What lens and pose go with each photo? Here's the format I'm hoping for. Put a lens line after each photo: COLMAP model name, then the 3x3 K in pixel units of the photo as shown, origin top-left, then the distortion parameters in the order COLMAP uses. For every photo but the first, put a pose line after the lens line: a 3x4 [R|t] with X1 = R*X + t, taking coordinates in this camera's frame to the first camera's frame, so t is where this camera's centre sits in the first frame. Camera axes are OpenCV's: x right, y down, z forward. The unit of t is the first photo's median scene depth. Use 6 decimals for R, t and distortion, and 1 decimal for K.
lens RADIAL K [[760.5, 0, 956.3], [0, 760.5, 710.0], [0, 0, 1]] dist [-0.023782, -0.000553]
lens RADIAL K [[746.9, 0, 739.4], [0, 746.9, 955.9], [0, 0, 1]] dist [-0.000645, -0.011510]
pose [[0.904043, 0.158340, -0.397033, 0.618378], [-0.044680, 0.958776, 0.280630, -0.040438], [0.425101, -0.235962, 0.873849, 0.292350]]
____________________
Tarea - Devuelve sin ningún cambio todas las líneas de los datos de arriba.

Respuesta -
What lens and pose go with each photo? Here's the format I'm hoping for. Put a lens line after each photo: COLMAP model name, then the 3x3 K in pixel units of the photo as shown, origin top-left, then the distortion parameters in the order COLMAP uses. For every photo but the first, put a pose line after the lens line: a 3x4 [R|t] with X1 = R*X + t, taking coordinates in this camera's frame to the first camera's frame, so t is where this camera's centre sits in the first frame. Camera axes are OpenCV's: x right, y down, z forward. The unit of t is the first photo's median scene depth. Use 6 decimals for R, t and distortion, and 1 decimal for K.
lens RADIAL K [[760.5, 0, 956.3], [0, 760.5, 710.0], [0, 0, 1]] dist [-0.023782, -0.000553]
lens RADIAL K [[746.9, 0, 739.4], [0, 746.9, 955.9], [0, 0, 1]] dist [-0.000645, -0.011510]
pose [[0.904043, 0.158340, -0.397033, 0.618378], [-0.044680, 0.958776, 0.280630, -0.040438], [0.425101, -0.235962, 0.873849, 0.292350]]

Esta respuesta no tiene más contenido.